Academic papers (long and short)
Authors are invited to submit full papers of up to 8 pages of content and short papers of up to 4 pages of content, with unlimited pages for references. Accepted papers will be given an additional page of content to address reviewer comments. Previously published papers cannot be accepted. Papers that are currently undergoing review at other venues are welcome.
Topics related to developing computational models and systems include but are not limited to:
NLP and Computer Vision models and methods for detecting abusive language online, including, but not limited to hate speech, gender-based violence, cyberbullying etc.

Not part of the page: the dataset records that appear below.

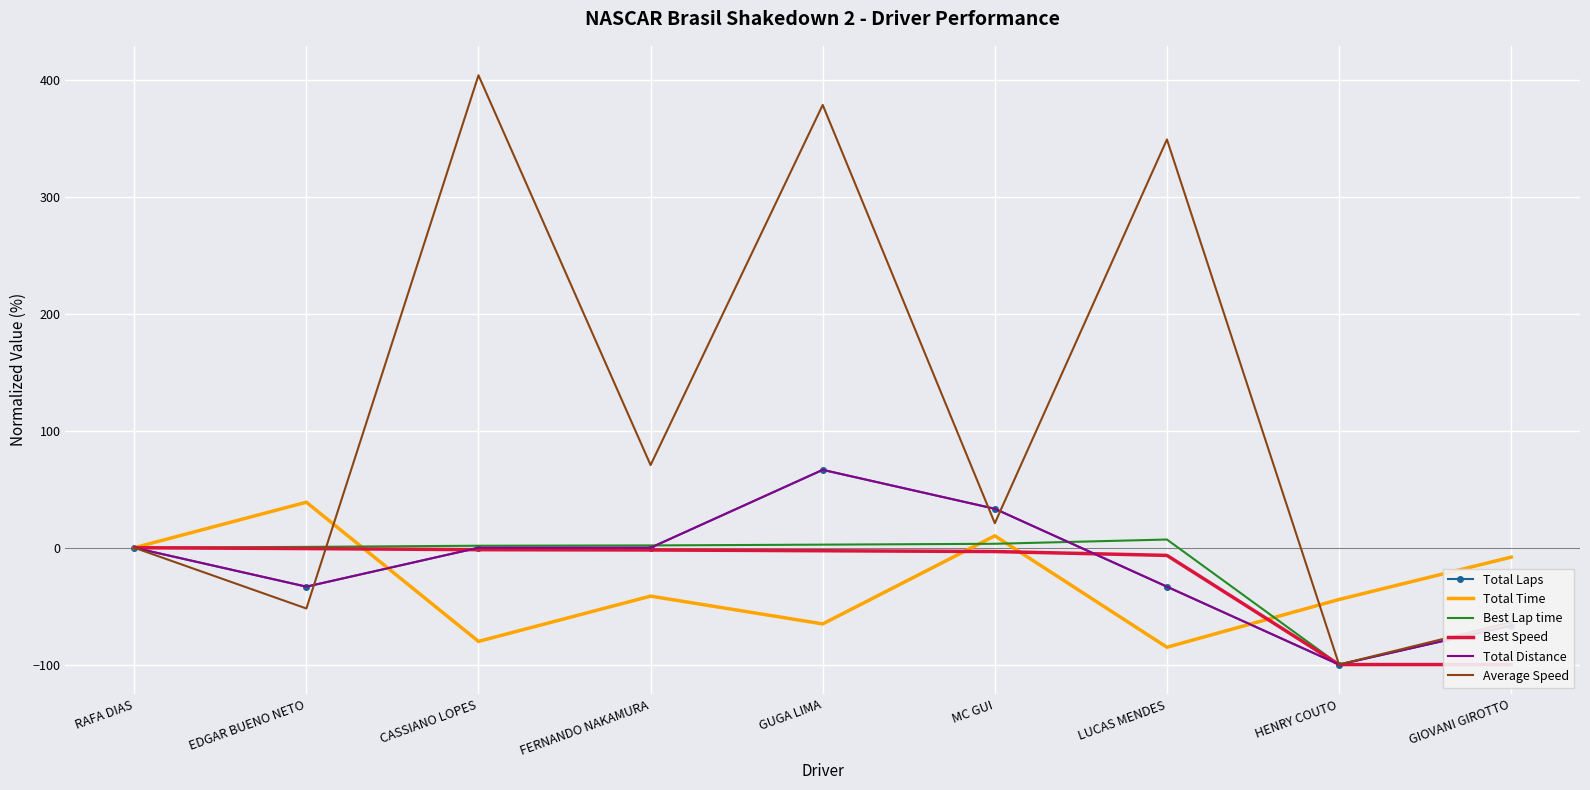

Reading left to right, list all the values displayed in this chart.

Total Laps: 0.0	-33.3	0.0	0.0	66.7	33.3	-33.3	-100.0	-66.7
Total Time: 0.0	38.9	-80.2	-41.4	-65.2	10.2	-85.2	-44.3	-8.1
Best Lap time: 0.0	0.7	1.7	2.0	2.6	3.4	7.0	-100.0	-100.0
Best Speed: 0.0	-0.7	-1.7	-1.9	-2.6	-3.3	-6.6	-100.0	-100.0
Total Distance: 0.0	-33.3	0.0	0.0	66.7	33.3	-33.3	-100.0	-66.7
Average Speed: 0.0	-52.0	404.4	70.7	379.0	21.0	349.4	-100.0	-63.7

Application of NLP and Computer Vision tools to analyze social media content and other large data sets
NLP and Computer Vision models for cross-lingual abusive language detection
Computational models for multi-modal abuse detection
Development of corpora and annotation guidelines
Critical algorithm studies with a focus on content moderation technology
Human-Computer Interaction for abusive language detection systems
Best practices for using NLP and Computer Vision techniques in watchdog settings
Submissions addressing interpretability and social biases in content moderation technologies
Topics related to legal, social, and policy considerations of abusive language online include but are not limited to:
The social and personal consequences of being the target of abusive language and targeting others with abusive language
Assessment of current (computational and non-computational) methods of addressing abusive language
Legal ramifications of measures taken against abusive language use
Social implications of monitoring and moderating unacceptable content
Considerations of implemented and proposed policies for dealing with abusive language online and the technological means of dealing with it.

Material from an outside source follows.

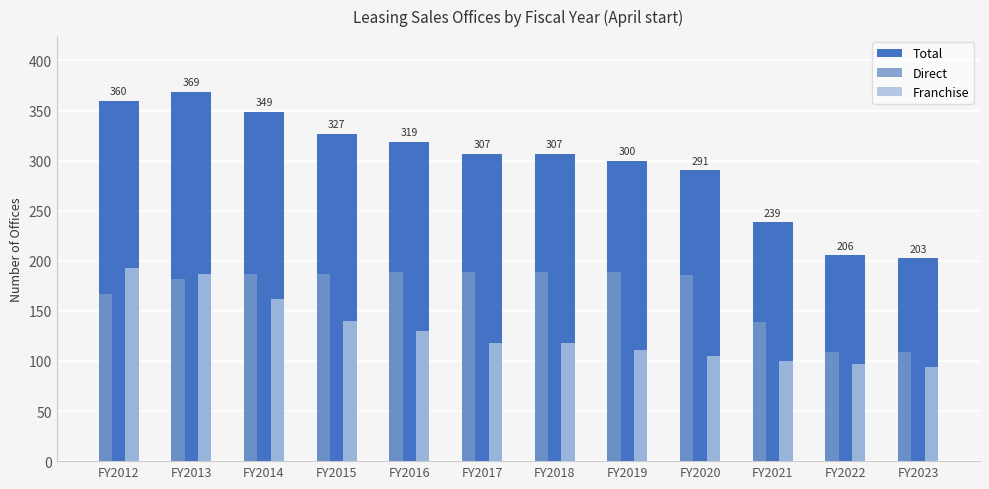

What is the sum of all Total values?

3577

We welcome non-archival submissions (2 pages + 2 pages for references), which can include work previously published elsewhere.
Shared task on hateful memes
Please see the shared task page.
We invite reports from civil society. These are non-archival submissions, and can include previously published work. They must be a minimum of two pages, with no upper limit. Please contact us if you have any queries about the civil society reports.

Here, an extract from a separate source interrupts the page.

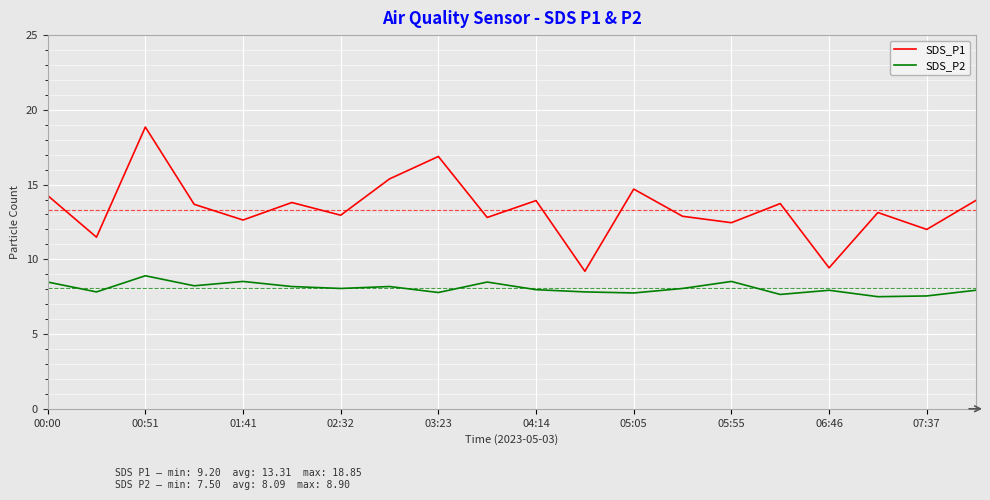

True or false: SDS_P1 and SDS_P2 cross at least once.

False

Submission link: https://www.softconf.com/acl2021/w02_woah2021
Submission deadline: May 3rd, 2021
Notification date: June 4th, 2021
Camera-ready date: June 30th, 2021
We use the ACL-IJCNLP 2021 Submission Guidelines for submissions. We have also included conflict of interest in the submission form. You should mark all potential reviewers who have been authors on the paper, are from the same research group or institution, or who have seen versions of this paper or discussed it with you.
We request that all papers adhere to our submission policies. Submissions will be reviewed by the program committee. As reviewing is blind, please ensure that papers are anonymous. Self-references that reveal the author's identity, e.g., "We previously showed (Smith, 1991) ...", should be avoided. Instead, use citations such as "Smith previously showed (Smith, 1991) ...".